Everything in the listing below has to be repeated exactly, except the pictures.

====== Raw data ======

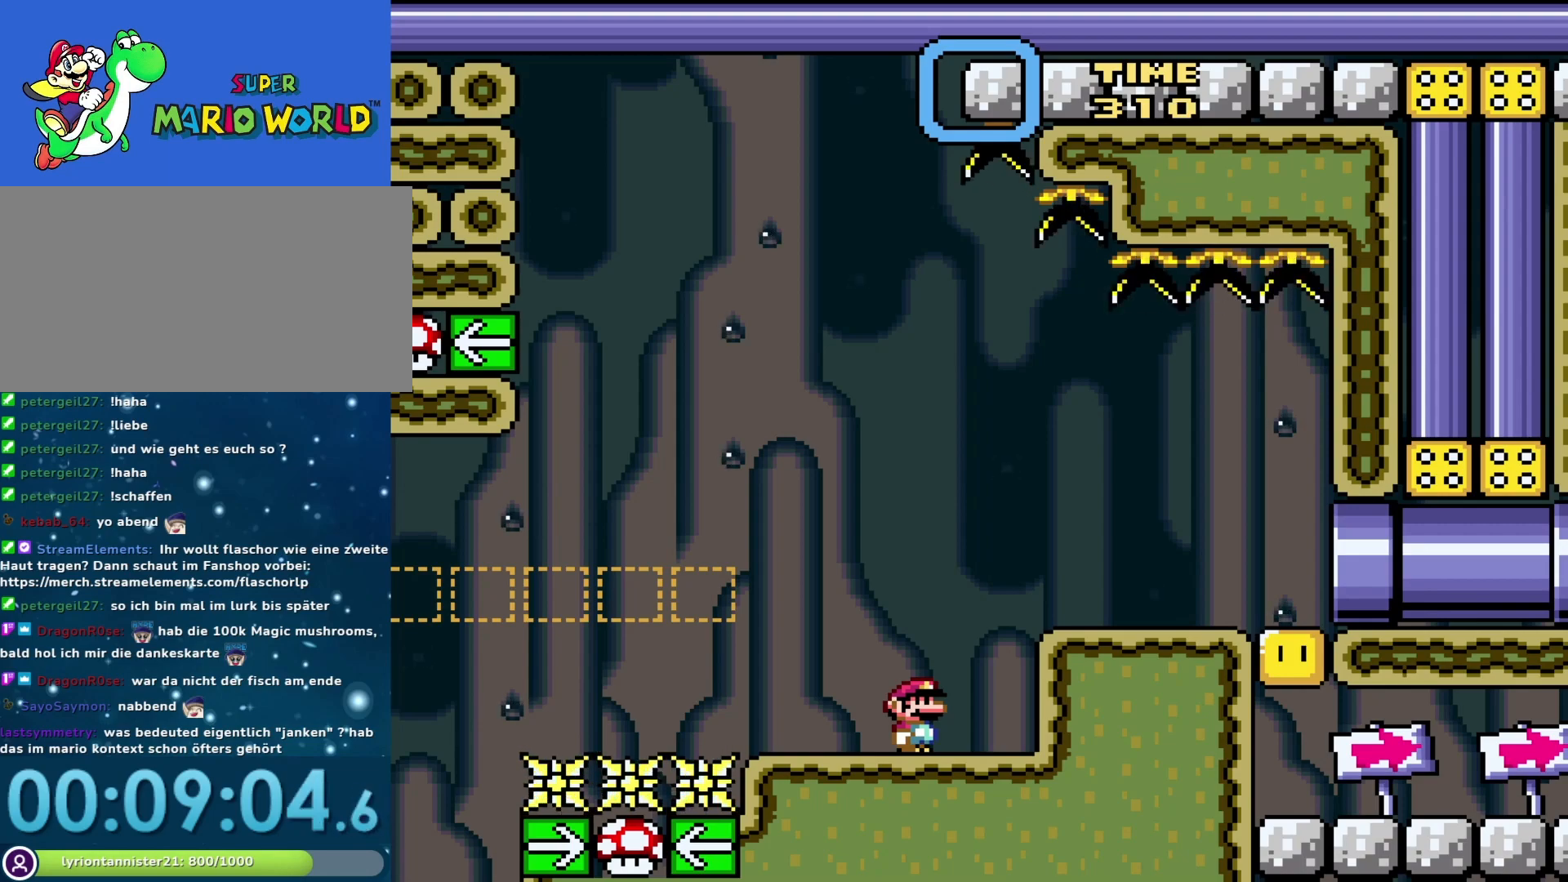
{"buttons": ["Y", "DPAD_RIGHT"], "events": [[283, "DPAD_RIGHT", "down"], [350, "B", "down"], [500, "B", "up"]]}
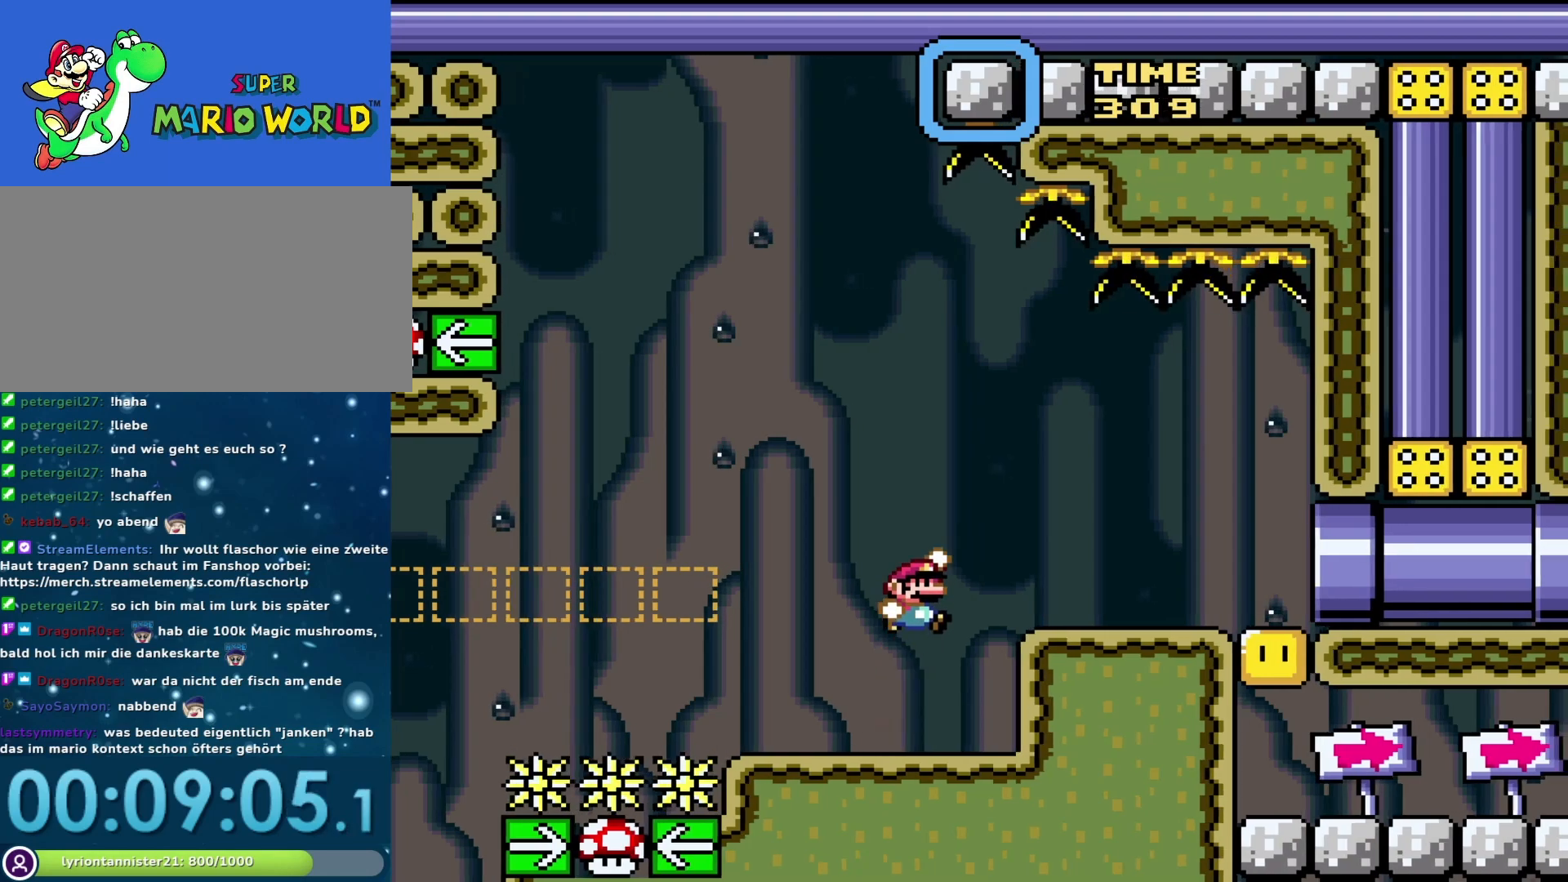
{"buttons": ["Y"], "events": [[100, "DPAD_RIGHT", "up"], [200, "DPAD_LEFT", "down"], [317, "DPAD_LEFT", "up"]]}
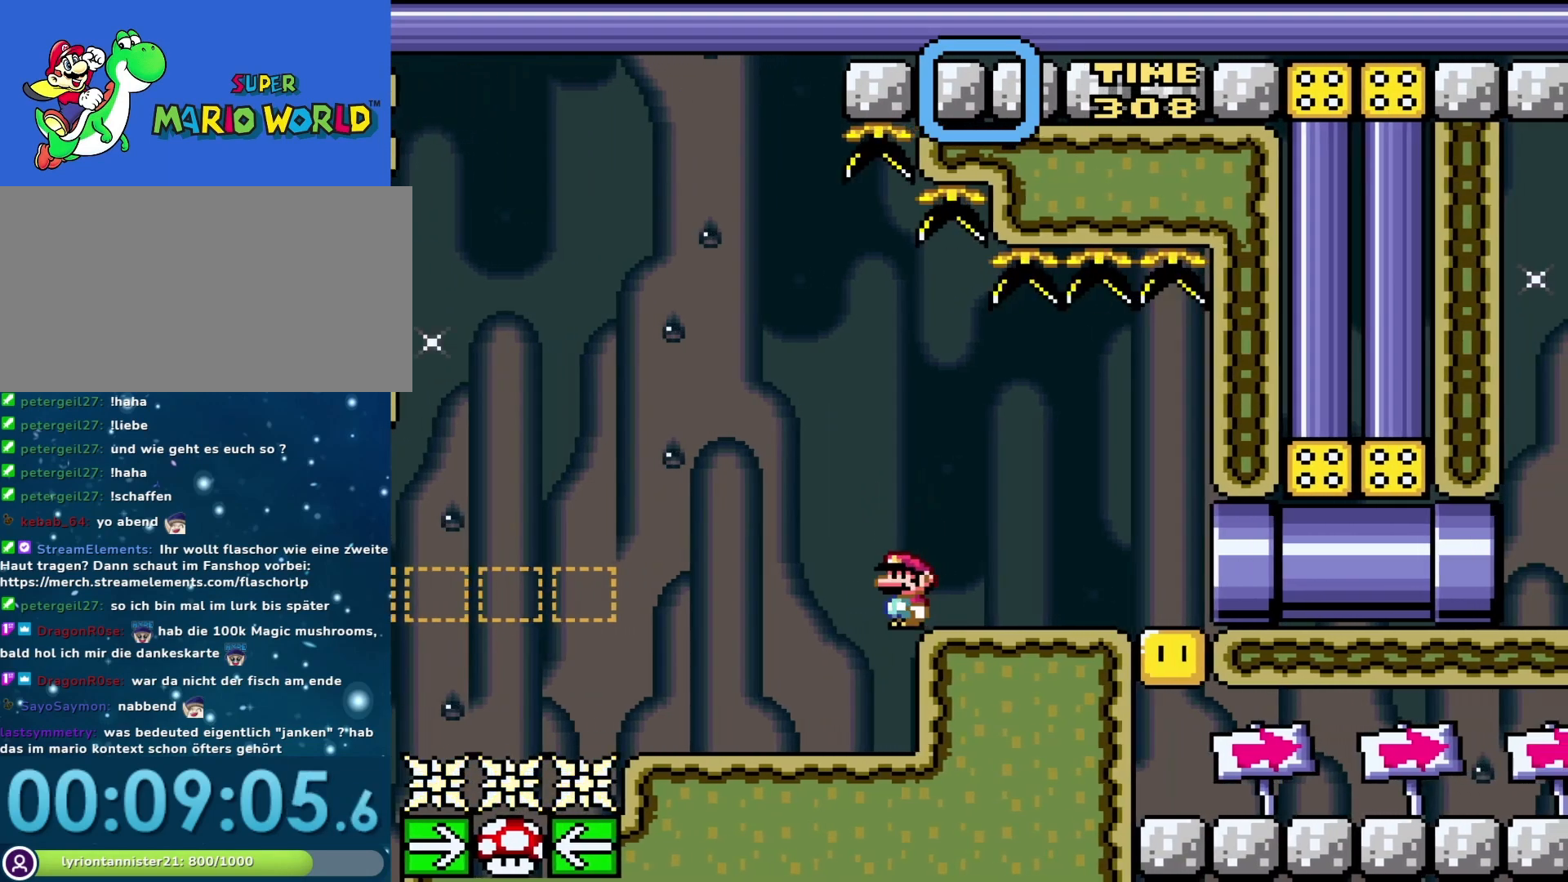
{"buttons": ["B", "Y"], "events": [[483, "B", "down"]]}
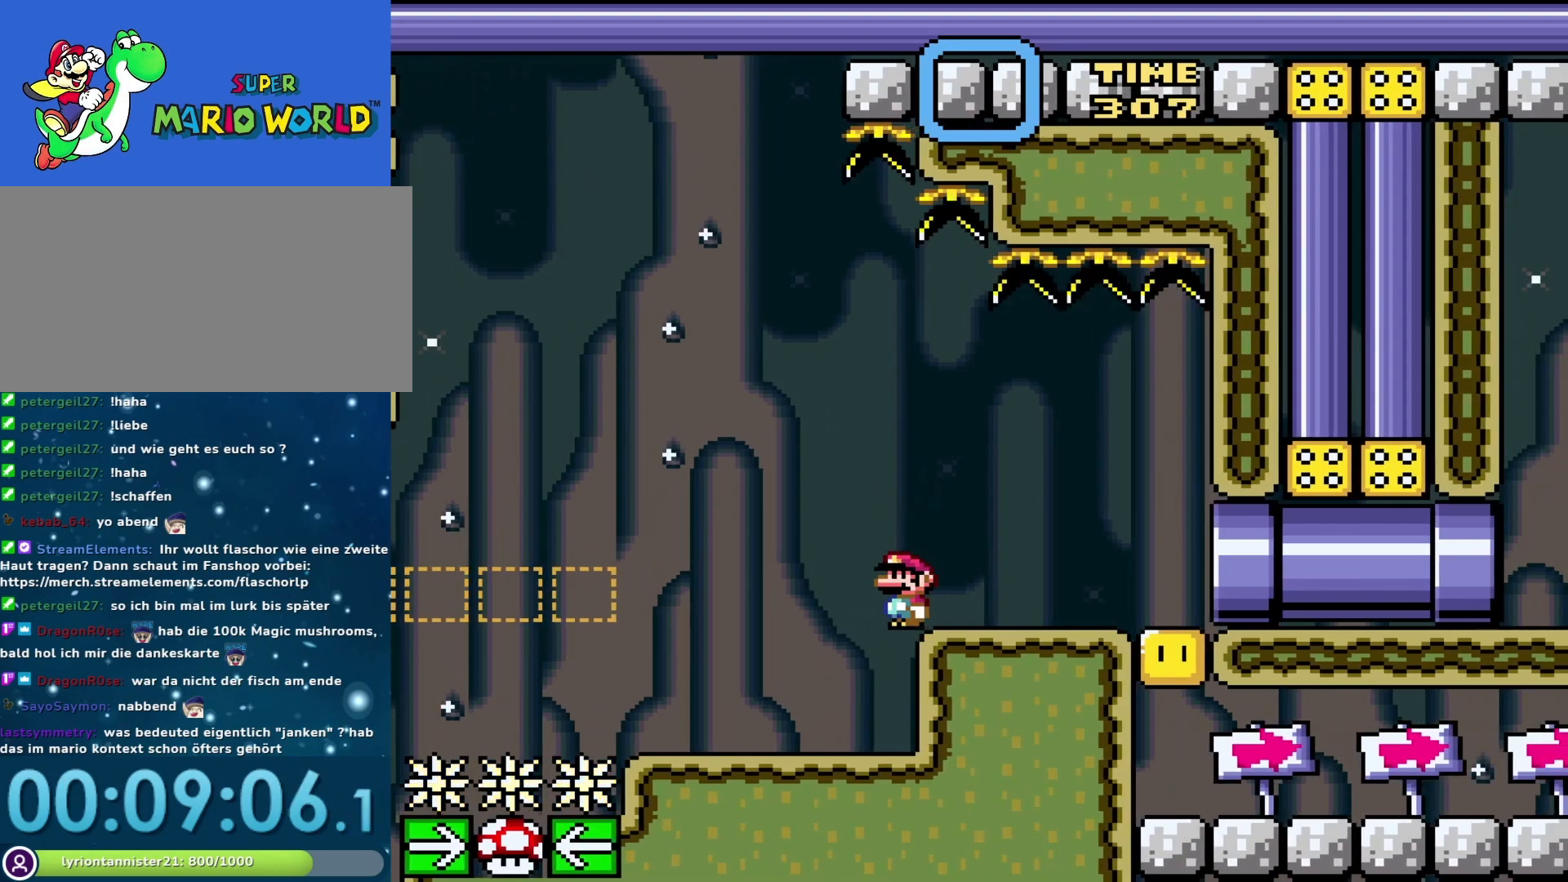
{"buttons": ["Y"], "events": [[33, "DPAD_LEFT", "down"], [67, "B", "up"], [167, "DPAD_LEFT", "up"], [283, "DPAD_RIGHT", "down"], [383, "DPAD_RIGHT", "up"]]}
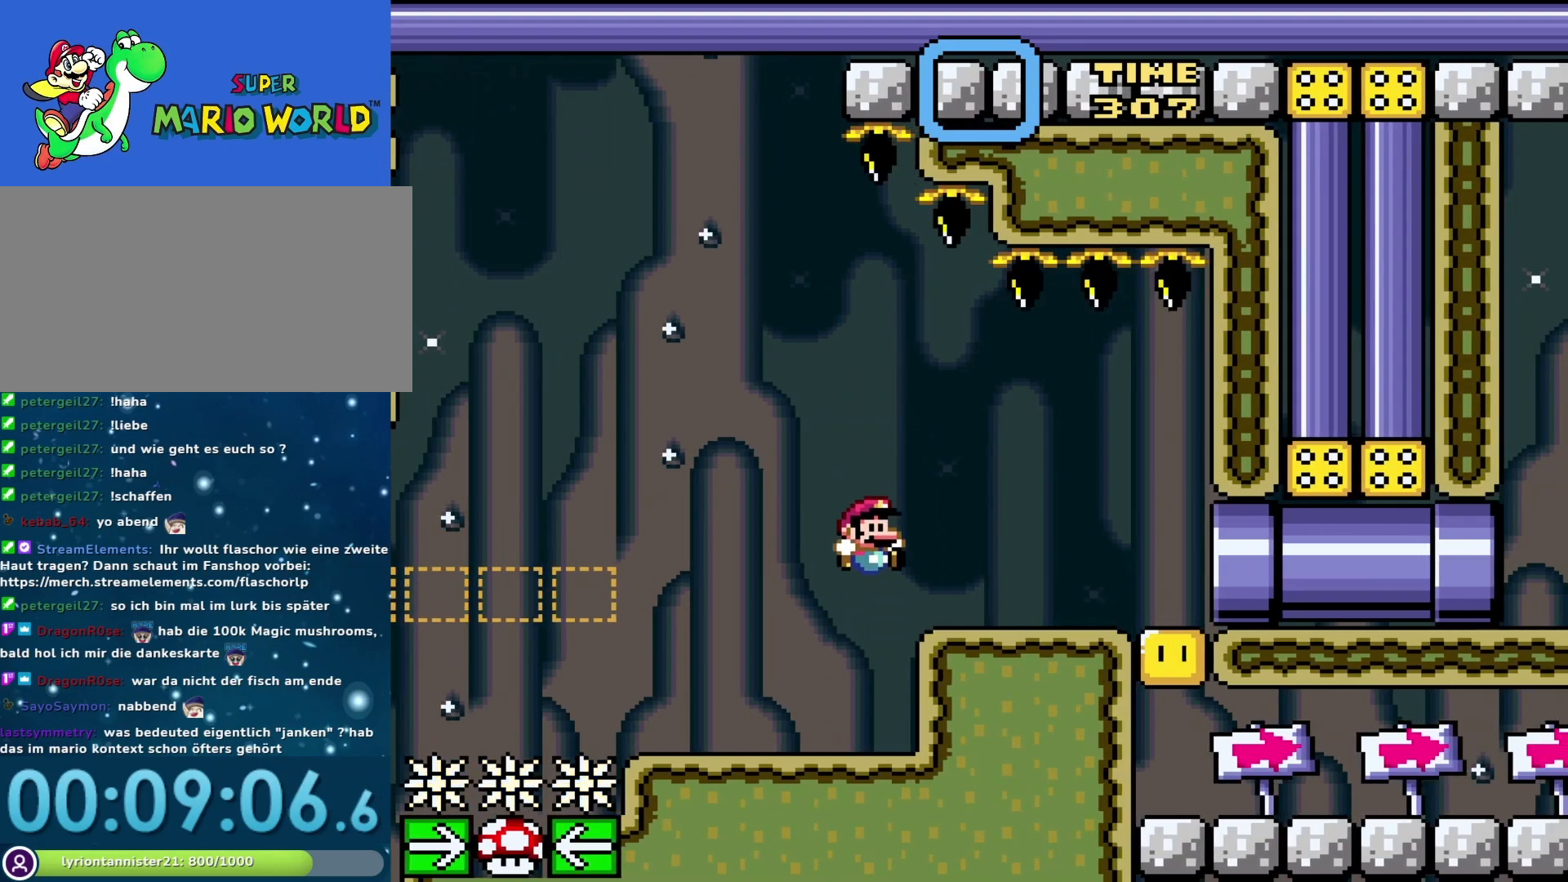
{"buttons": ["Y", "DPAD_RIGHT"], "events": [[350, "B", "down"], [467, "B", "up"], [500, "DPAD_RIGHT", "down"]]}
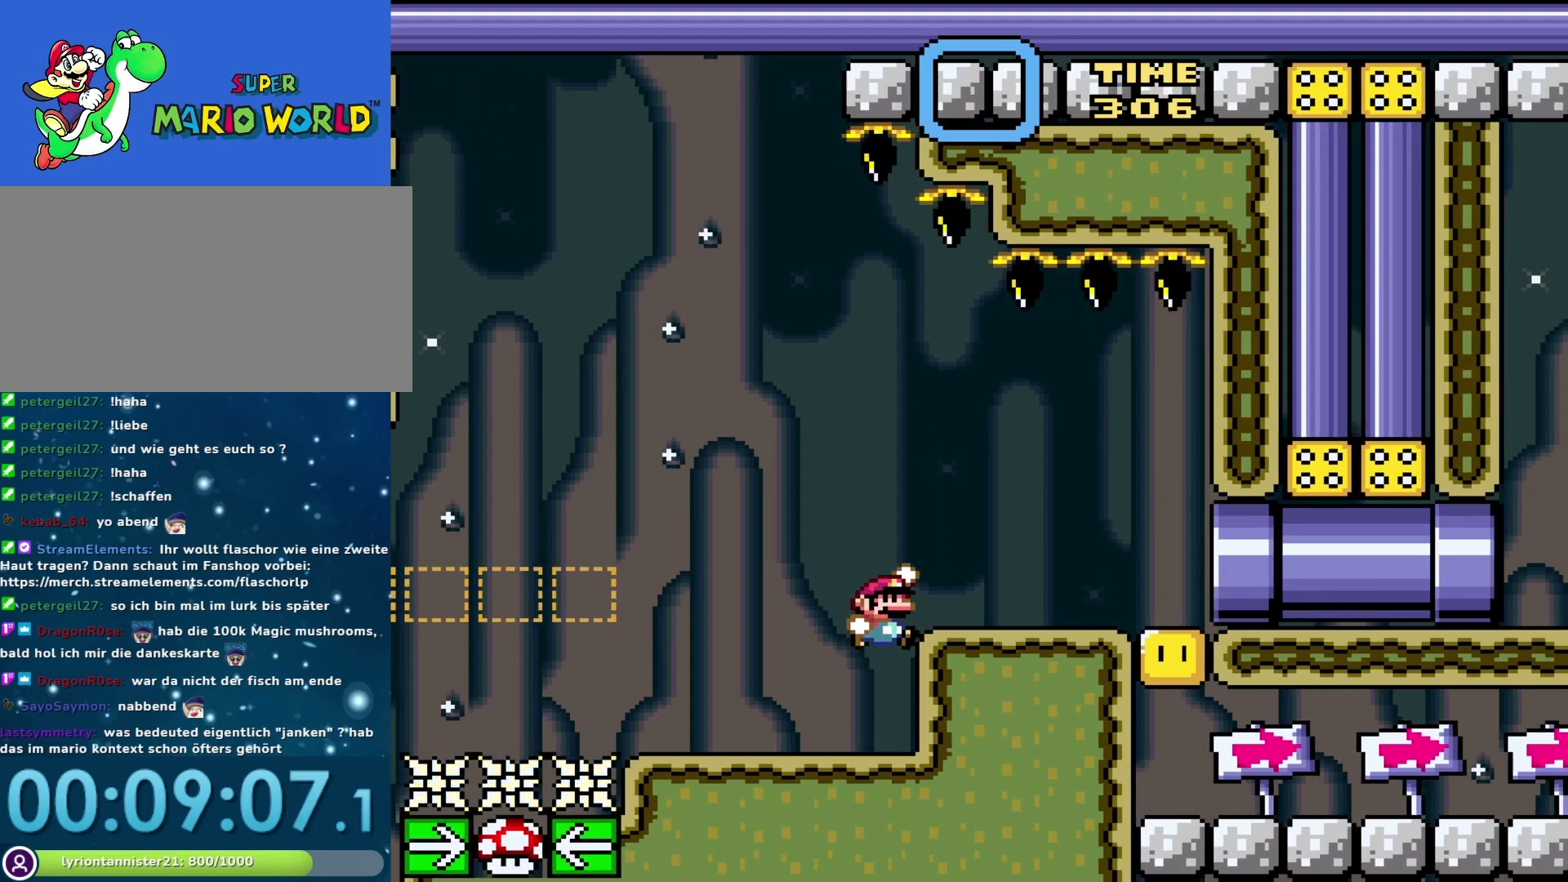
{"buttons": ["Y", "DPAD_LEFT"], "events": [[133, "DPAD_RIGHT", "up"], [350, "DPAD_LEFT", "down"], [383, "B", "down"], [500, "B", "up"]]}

======

> **Exercise answer**
{"buttons": ["Y", "DPAD_RIGHT"], "events": [[283, "DPAD_RIGHT", "down"], [350, "B", "down"], [500, "B", "up"]]}
{"buttons": ["Y"], "events": [[100, "DPAD_RIGHT", "up"], [200, "DPAD_LEFT", "down"], [317, "DPAD_LEFT", "up"]]}
{"buttons": ["B", "Y"], "events": [[483, "B", "down"]]}
{"buttons": ["Y"], "events": [[33, "DPAD_LEFT", "down"], [67, "B", "up"], [167, "DPAD_LEFT", "up"], [283, "DPAD_RIGHT", "down"], [383, "DPAD_RIGHT", "up"]]}
{"buttons": ["Y", "DPAD_RIGHT"], "events": [[350, "B", "down"], [467, "B", "up"], [500, "DPAD_RIGHT", "down"]]}
{"buttons": ["Y", "DPAD_LEFT"], "events": [[133, "DPAD_RIGHT", "up"], [350, "DPAD_LEFT", "down"], [383, "B", "down"], [500, "B", "up"]]}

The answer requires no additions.